Na een roerig levensbegin heb ik als kind de oplossing voor angst altijd gezocht in stilte en ruimte. Ik heb die oplossing niet alleen gezocht, ik heb hem ook gevonden.
Het begon met mijn neus in het gras… de geur van de grassen en kruiden, een van mijn liefste kinderherinneringen. De intens geelgelakte kleur van de dotters. En schommelen, hoog, hoger, nóg hoger. Dan voelde ik me vederlicht. Zomer, de straat is stil, het is vakantie. De lucht zindert. Ik besefte: ik leef, ik bén iemand, ik heb het onzichtbare gevoeld, gezien. Nog steeds voel ik die ontroering.
Yoga verenigt al deze kindergevoelens in zich.
Yoga is bewegen. Mijn behoefte aan ruimte, aan schoonheid en lichtheid kan ik uitdrukken in bewegen. In een houding. Licht bewegen heeft een positieve uitwerking op de psyche. Ik heb gevonden waarnaar ik altijd heb gezocht. Ik wil mijn leven leven, mijn werk werken. Licht. Vederlicht.

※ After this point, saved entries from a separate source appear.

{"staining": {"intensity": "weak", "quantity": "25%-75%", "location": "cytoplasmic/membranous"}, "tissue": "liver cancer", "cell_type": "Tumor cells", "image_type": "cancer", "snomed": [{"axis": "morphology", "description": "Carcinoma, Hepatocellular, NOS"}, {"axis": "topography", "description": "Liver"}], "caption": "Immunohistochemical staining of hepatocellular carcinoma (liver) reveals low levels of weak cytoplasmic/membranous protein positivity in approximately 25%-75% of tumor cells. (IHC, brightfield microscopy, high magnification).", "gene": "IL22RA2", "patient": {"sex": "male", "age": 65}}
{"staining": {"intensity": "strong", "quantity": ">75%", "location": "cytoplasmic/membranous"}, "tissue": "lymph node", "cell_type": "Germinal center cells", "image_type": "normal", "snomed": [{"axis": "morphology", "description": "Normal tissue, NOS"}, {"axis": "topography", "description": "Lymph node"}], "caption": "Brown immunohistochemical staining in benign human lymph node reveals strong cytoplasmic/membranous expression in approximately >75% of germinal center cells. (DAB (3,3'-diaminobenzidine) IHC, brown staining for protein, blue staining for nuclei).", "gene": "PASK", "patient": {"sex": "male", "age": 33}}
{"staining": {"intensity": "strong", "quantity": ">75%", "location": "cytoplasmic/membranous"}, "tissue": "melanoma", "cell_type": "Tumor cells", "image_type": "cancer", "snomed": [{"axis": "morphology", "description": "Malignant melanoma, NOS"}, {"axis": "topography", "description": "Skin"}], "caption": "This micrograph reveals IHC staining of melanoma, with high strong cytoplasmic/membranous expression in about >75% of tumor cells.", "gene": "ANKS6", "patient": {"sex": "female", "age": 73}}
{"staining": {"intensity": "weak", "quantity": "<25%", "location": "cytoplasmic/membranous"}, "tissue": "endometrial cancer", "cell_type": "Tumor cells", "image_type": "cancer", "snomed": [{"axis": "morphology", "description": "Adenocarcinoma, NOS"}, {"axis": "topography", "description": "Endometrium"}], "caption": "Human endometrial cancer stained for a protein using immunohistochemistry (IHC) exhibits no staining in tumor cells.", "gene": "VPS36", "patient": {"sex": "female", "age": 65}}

Dit heb ik vertaald naar de manier waarop ik yoga doe en yogales geef: houdingen aannemen, zo moeiteloos mogelijk, zo mooi mogelijk. Dat vraagt aandacht. Aandacht om precies daar te zijn, dat moment. Voor mij is dat puur genieten, pure levensvreugde. Ik ben een gelukkig mens, ik heb mijn passie gevonden.
Is het nu altijd zomer in mijn leven? Ach….het leven biedt haar eigen programma aan. Daarin komen ook de andere seizoenen aan bod. Maar de ondergrond is dat warme, tintelende, lichte zomergevoel. Dat is een stevige basis.